In terms of general moderation, Demand Dignity follows a community moderation process, after voices are posted. “It can not be pre-moderated. We do not have the capacity or the manpower. And it defeats the whole purpose of user-generate content,” Shams said. The site allows for people to flag offense comments; if the same content received three flags from three unique users, the content is removed from the site.
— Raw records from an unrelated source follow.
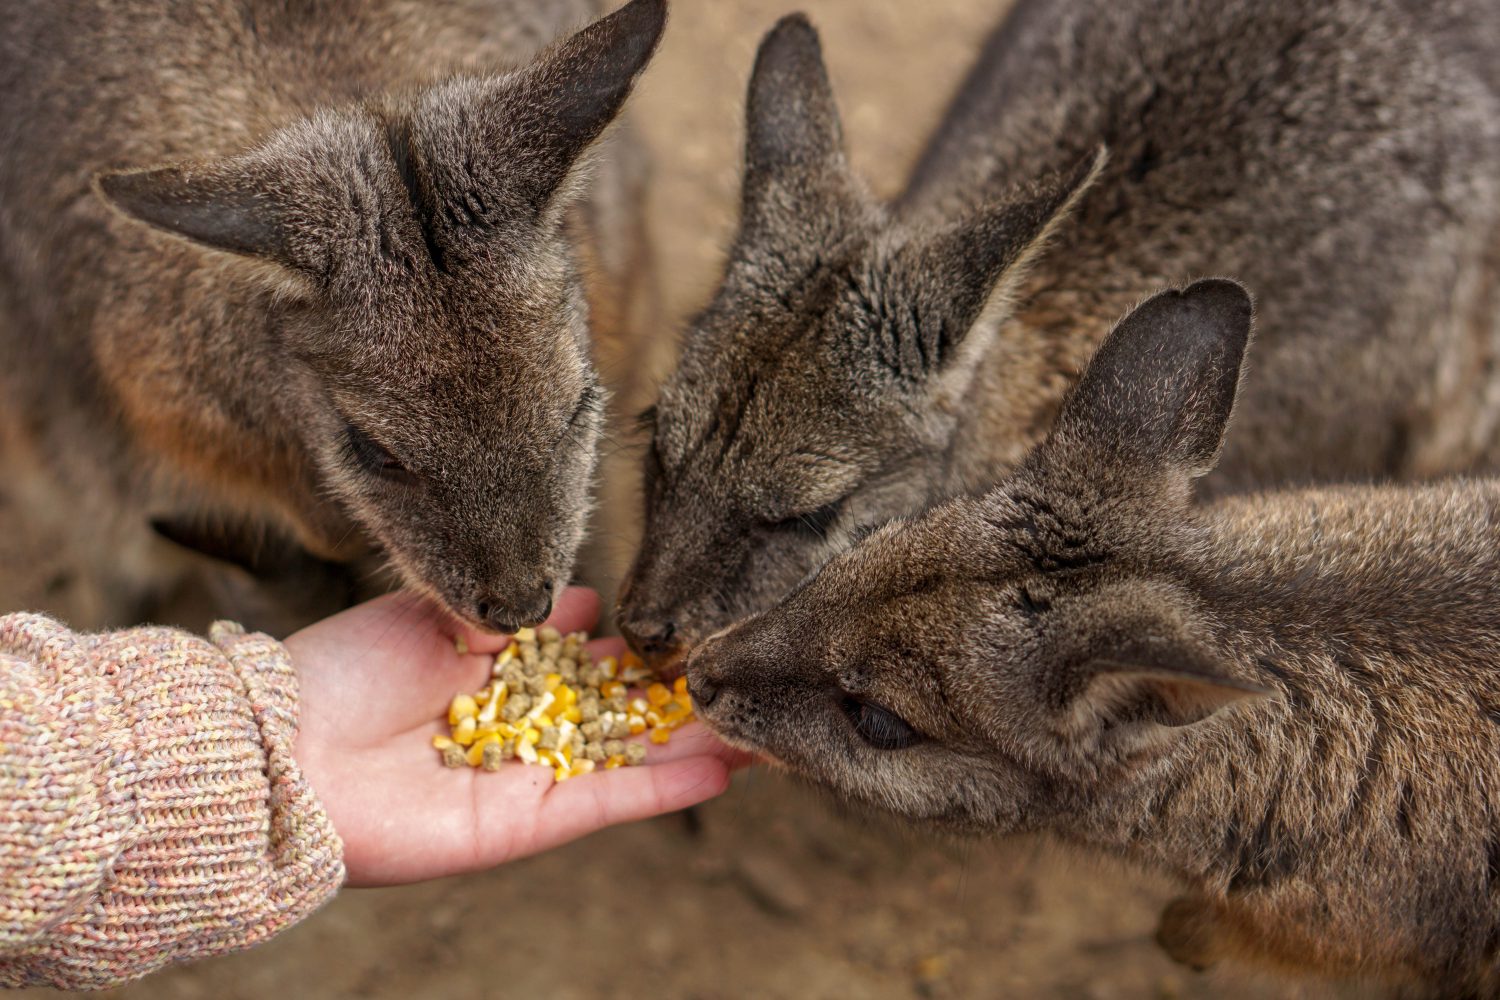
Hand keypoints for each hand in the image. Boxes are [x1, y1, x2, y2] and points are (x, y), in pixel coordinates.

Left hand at [285, 587, 747, 886]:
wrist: (286, 743)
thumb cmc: (347, 669)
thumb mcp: (439, 615)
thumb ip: (517, 615)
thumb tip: (593, 603)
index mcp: (504, 679)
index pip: (597, 667)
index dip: (651, 656)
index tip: (707, 633)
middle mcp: (526, 729)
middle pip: (628, 717)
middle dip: (691, 703)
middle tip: (758, 682)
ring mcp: (532, 775)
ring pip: (634, 761)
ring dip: (700, 747)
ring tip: (771, 730)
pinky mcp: (529, 821)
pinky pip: (610, 802)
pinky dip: (666, 788)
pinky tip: (725, 766)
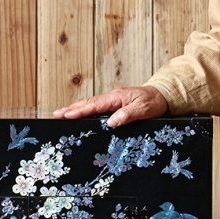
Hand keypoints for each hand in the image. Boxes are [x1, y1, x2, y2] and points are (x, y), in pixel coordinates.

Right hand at [52, 85, 167, 127]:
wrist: (163, 96)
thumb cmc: (154, 102)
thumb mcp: (144, 109)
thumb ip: (128, 115)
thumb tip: (111, 122)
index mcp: (117, 97)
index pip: (95, 105)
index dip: (80, 111)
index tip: (67, 115)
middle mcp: (112, 97)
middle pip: (88, 103)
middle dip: (72, 108)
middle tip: (56, 114)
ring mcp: (112, 100)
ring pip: (91, 104)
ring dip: (76, 109)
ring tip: (62, 114)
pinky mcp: (114, 104)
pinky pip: (97, 107)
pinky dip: (86, 110)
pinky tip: (80, 115)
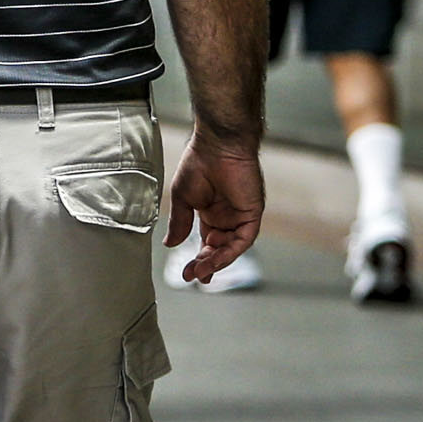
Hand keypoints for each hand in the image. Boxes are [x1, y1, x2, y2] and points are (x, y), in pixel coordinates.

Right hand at [164, 133, 263, 284]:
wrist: (217, 145)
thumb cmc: (199, 163)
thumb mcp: (182, 198)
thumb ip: (180, 223)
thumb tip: (171, 245)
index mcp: (211, 212)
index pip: (207, 242)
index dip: (198, 259)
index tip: (188, 273)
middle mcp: (227, 216)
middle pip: (219, 249)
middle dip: (207, 264)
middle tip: (192, 276)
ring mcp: (240, 216)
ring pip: (231, 248)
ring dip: (217, 261)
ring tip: (201, 270)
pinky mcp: (252, 213)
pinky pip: (244, 239)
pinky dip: (230, 251)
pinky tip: (216, 259)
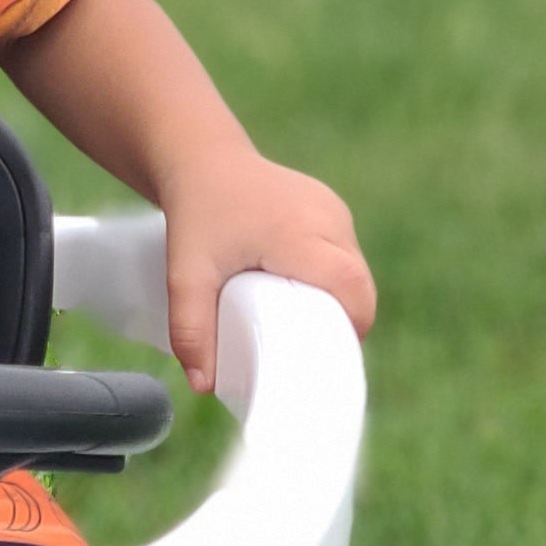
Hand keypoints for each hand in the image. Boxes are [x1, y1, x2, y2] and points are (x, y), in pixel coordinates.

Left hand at [156, 149, 375, 391]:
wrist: (200, 159)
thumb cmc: (196, 214)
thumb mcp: (186, 274)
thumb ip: (191, 329)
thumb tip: (203, 386)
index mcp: (301, 235)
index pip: (351, 287)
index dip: (351, 326)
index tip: (327, 355)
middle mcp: (327, 219)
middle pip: (359, 284)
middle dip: (343, 321)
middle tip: (310, 350)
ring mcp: (334, 210)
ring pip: (355, 269)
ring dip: (340, 300)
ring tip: (307, 326)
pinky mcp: (331, 208)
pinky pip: (346, 253)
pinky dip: (334, 279)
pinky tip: (309, 297)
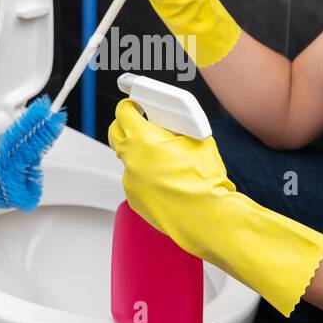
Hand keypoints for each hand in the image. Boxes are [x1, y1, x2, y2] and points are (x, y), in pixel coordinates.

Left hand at [107, 99, 322, 316]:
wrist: (207, 216)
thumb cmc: (204, 181)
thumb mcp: (196, 140)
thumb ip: (176, 128)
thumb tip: (171, 125)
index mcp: (143, 140)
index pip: (124, 113)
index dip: (131, 106)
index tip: (136, 106)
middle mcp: (131, 161)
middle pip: (116, 133)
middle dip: (126, 126)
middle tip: (141, 124)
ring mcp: (130, 182)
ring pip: (127, 160)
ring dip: (138, 154)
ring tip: (164, 160)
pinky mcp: (134, 199)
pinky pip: (135, 181)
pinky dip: (145, 177)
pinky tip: (166, 181)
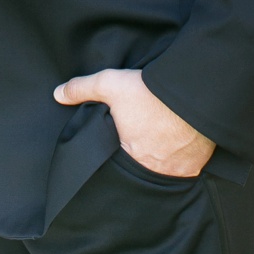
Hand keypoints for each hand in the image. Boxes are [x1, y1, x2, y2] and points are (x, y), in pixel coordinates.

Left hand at [56, 68, 214, 178]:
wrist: (195, 95)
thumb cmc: (151, 93)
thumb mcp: (111, 84)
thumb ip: (82, 88)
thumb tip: (57, 94)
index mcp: (126, 154)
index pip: (115, 162)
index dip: (115, 154)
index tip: (117, 145)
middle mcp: (150, 168)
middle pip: (140, 167)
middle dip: (138, 158)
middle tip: (140, 142)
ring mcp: (175, 169)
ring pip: (164, 170)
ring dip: (161, 160)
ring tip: (160, 144)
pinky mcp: (196, 165)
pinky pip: (186, 169)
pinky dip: (183, 161)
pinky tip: (181, 147)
Another issue with the Demand Dignity campaign was defining languages. “We are based in London. When you starting receiving SMS in Swahili, what happens then? Who gets back to them or what do you do with it,” Shams said.
Also, because Demand Dignity does not literally reply to every voice that is collected, there is the threat that a user might lose interest in the platform. There is much in the pipeline for Demand Dignity. Audio is one next step. Shams said they are currently experimenting with Frontline SMS. Demand Digity is also working with Ipadio, which allows people to broadcast live to the web from a phone call.